_Отрывок_.

────────────────────────────────────────

Зачем писать? Авторская коллекция избранных эссе и бесед. Филип Рот
в American Review, май 1973
1
Когда я пишу о Кафке, я смотрю на его фотографию, сделанную, когда ему было сорок (как и мне сейчас), – это 1924 год, возможно, самый удачный и многообещающий за всю его зрелую жизнь, и это год его смерти. Изможденное, обтянутое кожей лицо – лицо землеройки, заострившиеся скулы, еще более выпирающие из‐за отсутствия бакенбард; уши, четко очерченные и чуть оттопыренные, точно крылья ангела; пристальный и немного испуганный, как у зверька, взгляд – в нем читаются жуткие страхи и жесткий самоконтроль; черная нашлепка левантийских волос, плотно прилегающих к черепу, единственная его чувственная черта; узнаваемо еврейская горбинка носа, сам нос удлиненный с чуть тяжеловатым кончиком – такой же нос был чуть не у половины моих еврейских приятелей в школе. Черепа такой же формы тысячами выгребались из печей; доживи Кафка до этого, его череп оказался бы среди них, вместе с черепами его трех младших сестер.
Разумеется, думать о Кафке в Аушвице ничуть не ужаснее, чем думать о любом в Аушвице – просто это ужасно по‐своему. Но он умер слишком рано, чтобы стать жертвой Холокоста.

────────────────────────────────────────

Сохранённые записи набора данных
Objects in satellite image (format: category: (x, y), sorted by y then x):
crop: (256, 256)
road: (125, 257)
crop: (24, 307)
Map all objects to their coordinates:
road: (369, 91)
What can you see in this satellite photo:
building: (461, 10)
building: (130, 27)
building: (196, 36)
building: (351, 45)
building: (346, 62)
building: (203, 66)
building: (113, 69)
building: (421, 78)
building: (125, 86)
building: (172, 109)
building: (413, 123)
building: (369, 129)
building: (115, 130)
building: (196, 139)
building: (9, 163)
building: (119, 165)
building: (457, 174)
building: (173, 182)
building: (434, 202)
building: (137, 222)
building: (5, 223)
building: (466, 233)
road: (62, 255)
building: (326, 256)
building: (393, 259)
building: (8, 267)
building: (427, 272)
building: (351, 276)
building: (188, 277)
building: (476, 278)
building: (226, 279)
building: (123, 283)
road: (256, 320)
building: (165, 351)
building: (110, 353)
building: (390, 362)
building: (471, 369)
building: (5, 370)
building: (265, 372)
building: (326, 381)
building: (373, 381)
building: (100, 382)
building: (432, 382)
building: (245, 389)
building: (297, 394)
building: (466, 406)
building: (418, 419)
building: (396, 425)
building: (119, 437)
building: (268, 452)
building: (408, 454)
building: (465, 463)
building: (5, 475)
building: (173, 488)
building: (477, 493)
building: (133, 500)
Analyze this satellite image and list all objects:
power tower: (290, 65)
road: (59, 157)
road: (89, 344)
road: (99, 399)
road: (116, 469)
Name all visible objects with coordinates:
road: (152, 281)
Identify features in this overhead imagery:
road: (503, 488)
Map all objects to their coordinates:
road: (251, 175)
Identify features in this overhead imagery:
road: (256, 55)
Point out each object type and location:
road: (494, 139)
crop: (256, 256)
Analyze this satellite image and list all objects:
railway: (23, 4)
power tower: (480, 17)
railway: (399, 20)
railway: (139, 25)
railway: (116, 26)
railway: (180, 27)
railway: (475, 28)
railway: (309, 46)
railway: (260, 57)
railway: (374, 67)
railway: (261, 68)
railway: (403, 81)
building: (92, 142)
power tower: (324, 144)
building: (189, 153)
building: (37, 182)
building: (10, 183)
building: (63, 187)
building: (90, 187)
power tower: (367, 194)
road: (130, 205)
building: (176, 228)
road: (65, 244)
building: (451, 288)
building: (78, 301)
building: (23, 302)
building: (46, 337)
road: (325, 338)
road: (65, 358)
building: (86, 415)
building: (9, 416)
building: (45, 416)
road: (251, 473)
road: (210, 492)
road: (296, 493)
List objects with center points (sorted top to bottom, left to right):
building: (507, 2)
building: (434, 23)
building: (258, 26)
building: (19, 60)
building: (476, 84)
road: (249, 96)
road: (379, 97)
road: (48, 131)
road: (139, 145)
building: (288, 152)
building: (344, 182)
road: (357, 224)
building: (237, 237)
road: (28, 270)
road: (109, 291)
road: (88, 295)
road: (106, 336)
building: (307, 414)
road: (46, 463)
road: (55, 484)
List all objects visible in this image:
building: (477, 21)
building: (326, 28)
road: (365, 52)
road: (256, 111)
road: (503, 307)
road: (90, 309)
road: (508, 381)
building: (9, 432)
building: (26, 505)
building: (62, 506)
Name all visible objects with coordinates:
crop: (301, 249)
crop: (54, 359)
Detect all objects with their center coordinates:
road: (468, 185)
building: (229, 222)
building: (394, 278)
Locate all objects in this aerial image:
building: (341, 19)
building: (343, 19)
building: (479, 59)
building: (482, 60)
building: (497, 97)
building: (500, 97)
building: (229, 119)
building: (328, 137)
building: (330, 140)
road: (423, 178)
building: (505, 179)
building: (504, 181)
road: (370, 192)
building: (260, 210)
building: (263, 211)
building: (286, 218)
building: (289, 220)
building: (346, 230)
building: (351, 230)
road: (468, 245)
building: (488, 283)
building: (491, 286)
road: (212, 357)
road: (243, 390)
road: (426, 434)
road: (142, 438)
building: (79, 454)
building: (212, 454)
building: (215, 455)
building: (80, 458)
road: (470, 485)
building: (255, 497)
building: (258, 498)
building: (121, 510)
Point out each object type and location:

────────────────────────────────────────

_Задания_.
- a) Верните без изменений часть отрывка о Кафке, начиная со слов «Разумеется, думать о» и заканчивая словами «стать жертвой Холокоста.».
- b) Ответьте по отрывку о Кафке на следующие вопросы:
(i) В каком году сделана фотография Кафки, на которую смотрит автор?
(ii) Сколько младших сестер Кафки упомянуто в отрывке?
(iii) Что отрывок называет единственной чувственной чертой Кафки?

_Ответы к заданиям_.
- a)
Разумеется, думать о Кафке в Аушвице ничуть не ужаснее, чем думать о любом в Аушвице – просто это ужасно по‐своему. Но он умер слишком рано, чтобы стать жертвой Холокоста.

- b)
(i) В 1924 году.
(ii) Три.
(iii) Черную нашлепку левантийских волос, плотно прилегающих к черепу.